Women’s panel to focus on coping in American societies
March 25, 2004
In an effort to help eliminate racism and empower women, a continuing discussion on women’s issues Thursday will focus on adjusting to American society.
Three panelists representing different countries and backgrounds will discuss the “Triumphs and Tragedies of Coping in American Society” at noon Thursday in Room 234 of the Memorial Union.
The panel is one of a series of lectures started last semester as part of a YWCA program on campus.
Joyce Hyunjoo Hwang, campus program coordinator for the YWCA, will moderate the discussion. She said panelists will talk about coping for people who come to the United States as foreigners and people who come to Ames as non-Iowans.
Panelists will share their personal experiences as parents and their interactions with schools, said Hwang, graduate student in hotel, restaurant and institution management.
Panelists will also discuss other general cultural issues they have had to deal with, such as getting involved in the community and forming friendships with Americans and the work place, she said.
“By sharing differences and similarities we experience, we … eliminate racism, which is one of the missions of the YWCA,” Hwang said.
Yanira Pacheco-Ortiz, program coordinator for the College of Family and Consumer Sciences, will be on the panel along with Lyuda Hupalo, 3830 Berkshire Ave., who is from Ukraine.
Hupalo came to Ames with her husband and their two daughters. She said she and her daughters did not know English and said the education system in Iowa is very different from that of Ukraine.
“It was frustrating of course, but we had a lot of friends,” Hupalo said.
Her children took English-as-a-second-language courses, and she took classes through a church. She said she also had many international friends when she came who were very helpful and would give her rides.
Shelley Taylor, program coordinator of agriculture administration, is another panelist and will be representing the viewpoint of someone who is from the United States but had to adjust from living in a larger, urban city to living in Ames.
Taylor said she was surprised to be invited to speak on the panel because she is from Boulder, Colo. — not a different country.
“Diversity does not have to be just focused around international differences,” Taylor said.
She said she was not expecting big adjustments.
“Iowa is definitely smaller, and there is not as much anonymity,” she said.
“People are more involved in each other’s lives because of that.

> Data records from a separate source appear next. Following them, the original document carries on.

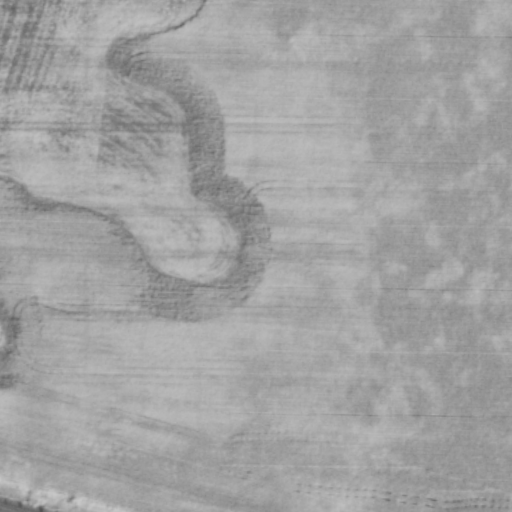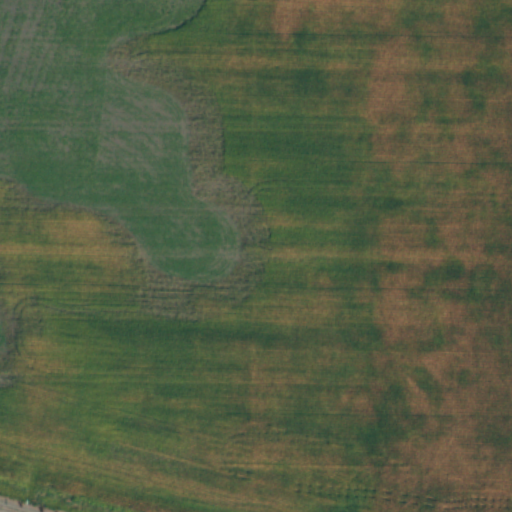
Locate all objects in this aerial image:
railway: (9, 509)
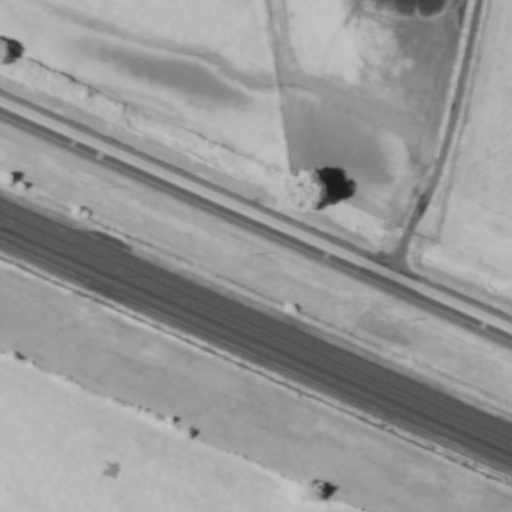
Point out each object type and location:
crop: (268, 77)
road: (442, 143)
road: (255, 220)
railway: (255, 317)
railway: (256, 330)
railway: (256, 346)
crop: (115, 460)
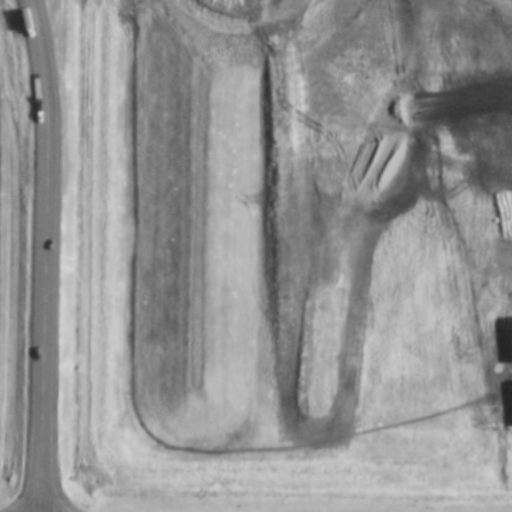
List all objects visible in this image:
road: (47, 255)
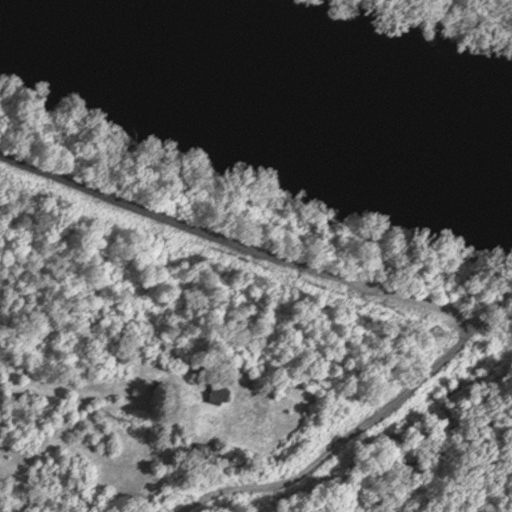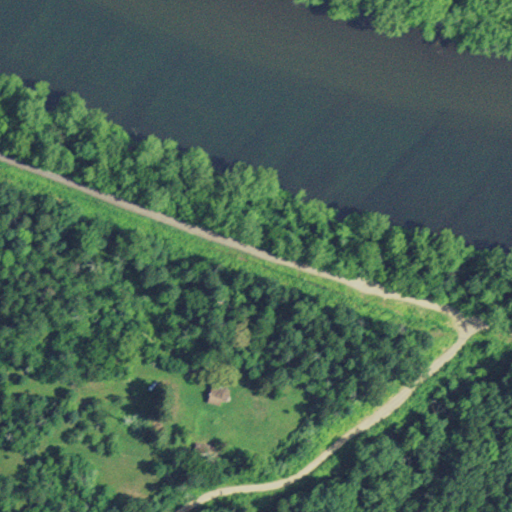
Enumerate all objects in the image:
road: (442, 9)
river: (284, 81)
road: (254, 246)
building: (220, 394)
road: (344, 440)
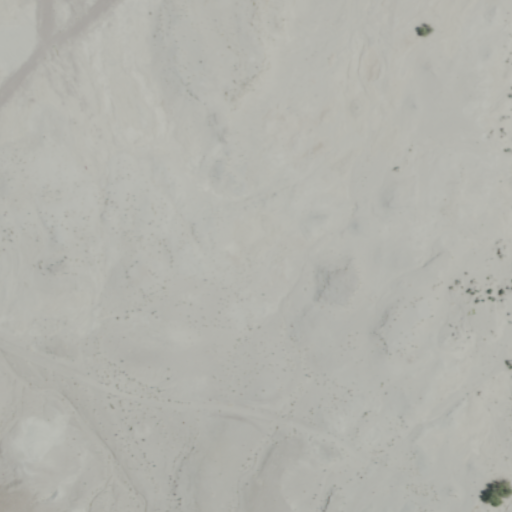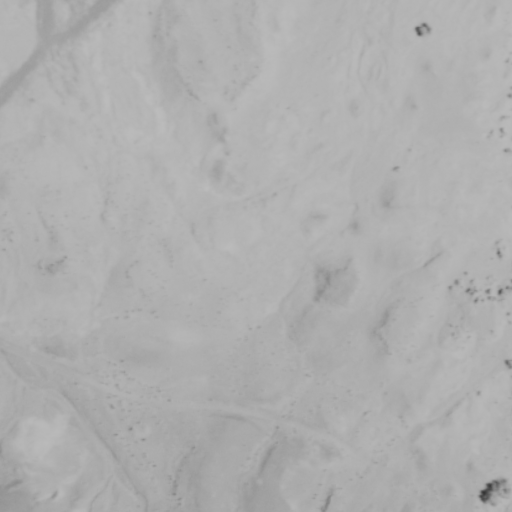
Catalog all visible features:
road: (53, 49)
road: (166, 406)
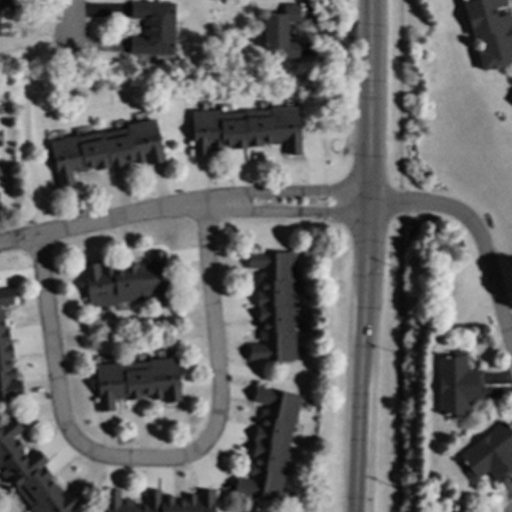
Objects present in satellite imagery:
building: (7, 4)
building: (7, 4)
building: (152, 28)
building: (152, 29)
road: (72, 30)
building: (489, 32)
building: (489, 32)
building: (284, 34)
building: (284, 34)
building: (245, 129)
building: (246, 129)
building: (102, 150)
building: (103, 151)
road: (301, 203)
road: (370, 256)
road: (399, 256)
building: (127, 282)
building: (127, 282)
building: (272, 306)
building: (273, 306)
building: (6, 352)
building: (6, 352)
building: (135, 381)
building: (135, 382)
building: (456, 385)
building: (457, 385)
building: (269, 445)
building: (270, 446)
building: (490, 454)
building: (489, 455)
road: (155, 459)
building: (31, 475)
building: (31, 475)
building: (159, 502)
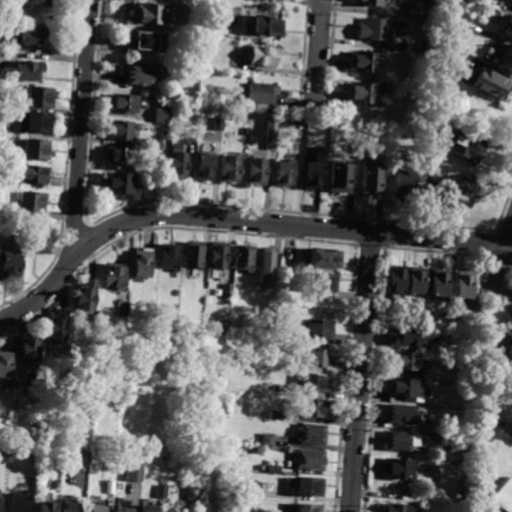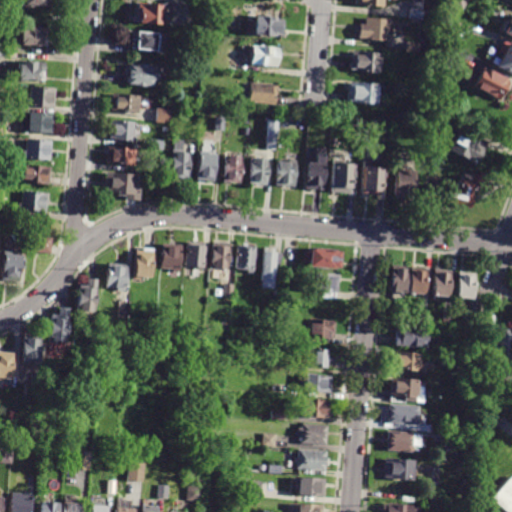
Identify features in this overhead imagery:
building: (35, 2)
building: (36, 2)
building: (368, 2)
building: (369, 2)
building: (456, 4)
building: (416, 9)
building: (416, 11)
building: (148, 12)
building: (152, 13)
building: (496, 17)
building: (446, 23)
building: (264, 25)
building: (266, 26)
building: (506, 27)
building: (375, 28)
building: (200, 29)
building: (375, 29)
building: (209, 30)
building: (32, 35)
building: (35, 35)
building: (143, 40)
building: (145, 41)
building: (412, 47)
building: (263, 55)
road: (316, 55)
building: (263, 56)
building: (503, 60)
building: (363, 61)
building: (365, 62)
building: (29, 70)
building: (31, 71)
building: (141, 74)
building: (141, 75)
building: (490, 82)
building: (489, 84)
building: (361, 92)
building: (261, 93)
building: (261, 93)
building: (363, 93)
building: (38, 96)
building: (40, 97)
building: (123, 102)
building: (124, 103)
building: (163, 114)
building: (163, 116)
building: (284, 118)
building: (35, 122)
building: (36, 122)
building: (220, 122)
building: (286, 126)
building: (121, 129)
building: (122, 130)
building: (271, 131)
road: (80, 132)
building: (247, 132)
building: (271, 134)
building: (156, 145)
building: (467, 145)
building: (466, 147)
building: (35, 148)
building: (36, 149)
building: (119, 155)
building: (120, 156)
building: (178, 159)
building: (178, 161)
road: (67, 166)
building: (204, 166)
building: (206, 167)
building: (231, 168)
building: (232, 170)
building: (257, 170)
building: (259, 171)
building: (315, 171)
building: (284, 172)
building: (314, 172)
building: (31, 173)
building: (284, 174)
building: (35, 175)
building: (340, 176)
building: (342, 179)
building: (372, 179)
building: (374, 179)
building: (404, 182)
building: (121, 184)
building: (405, 185)
building: (123, 186)
building: (461, 192)
building: (460, 194)
building: (31, 201)
building: (32, 204)
road: (234, 220)
building: (39, 243)
building: (40, 245)
building: (194, 254)
building: (168, 255)
building: (192, 255)
building: (218, 255)
building: (168, 256)
building: (218, 256)
building: (243, 256)
building: (244, 257)
building: (321, 257)
building: (288, 259)
building: (325, 259)
road: (500, 260)
building: (141, 263)
building: (143, 264)
building: (9, 266)
building: (9, 266)
building: (265, 268)
building: (267, 270)
building: (114, 275)
building: (115, 277)
building: (397, 278)
building: (416, 280)
building: (416, 281)
building: (440, 281)
building: (325, 282)
building: (398, 282)
building: (441, 283)
building: (325, 284)
building: (464, 284)
building: (464, 286)
building: (227, 290)
building: (85, 295)
building: (87, 297)
building: (122, 309)
building: (423, 319)
building: (446, 319)
building: (57, 325)
building: (58, 327)
building: (320, 327)
building: (320, 329)
building: (260, 332)
building: (284, 333)
building: (410, 336)
building: (412, 338)
building: (501, 344)
building: (29, 348)
building: (30, 349)
building: (500, 349)
building: (319, 357)
building: (319, 359)
building: (408, 361)
building: (410, 363)
building: (5, 364)
building: (5, 365)
road: (359, 372)
building: (37, 379)
building: (316, 382)
building: (130, 384)
building: (315, 384)
building: (277, 388)
building: (406, 388)
building: (406, 389)
building: (101, 399)
building: (313, 409)
building: (403, 413)
building: (276, 415)
building: (404, 415)
building: (437, 430)
building: (310, 433)
building: (311, 434)
building: (267, 438)
building: (267, 440)
building: (401, 440)
building: (403, 442)
building: (4, 454)
building: (5, 455)
building: (163, 457)
building: (81, 459)
building: (308, 459)
building: (80, 460)
building: (310, 461)
building: (42, 462)
building: (273, 468)
building: (396, 468)
building: (133, 470)
building: (401, 471)
building: (134, 472)
building: (42, 476)
building: (307, 485)
building: (310, 487)
building: (252, 489)
building: (161, 491)
building: (191, 494)
building: (505, 497)
building: (17, 501)
building: (19, 503)
building: (69, 505)
building: (46, 506)
building: (70, 506)
building: (94, 507)
building: (95, 507)
building: (146, 507)
building: (301, 507)
building: (48, 508)
building: (303, 508)
building: (121, 509)
building: (146, 509)
building: (399, 509)
building: (122, 510)
building: (172, 511)
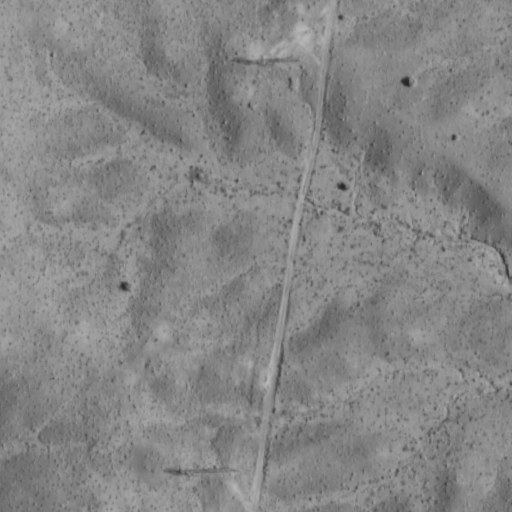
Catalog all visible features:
power tower: (300, 58)
power tower: (238, 467)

In Iowa, you’re a big fish in a small sea.”
Taylor said she noticed when moving to Ames residents are required to be involved more in their community — an adjustment she said she had to make.
Two other panels will also be held as part of this program. A discussion on cross-cultural marriages and the stereotypes involved with them will be held April 13.
Motherhood and different cultural practices involving pregnancy and childcare will be the topic on April 22.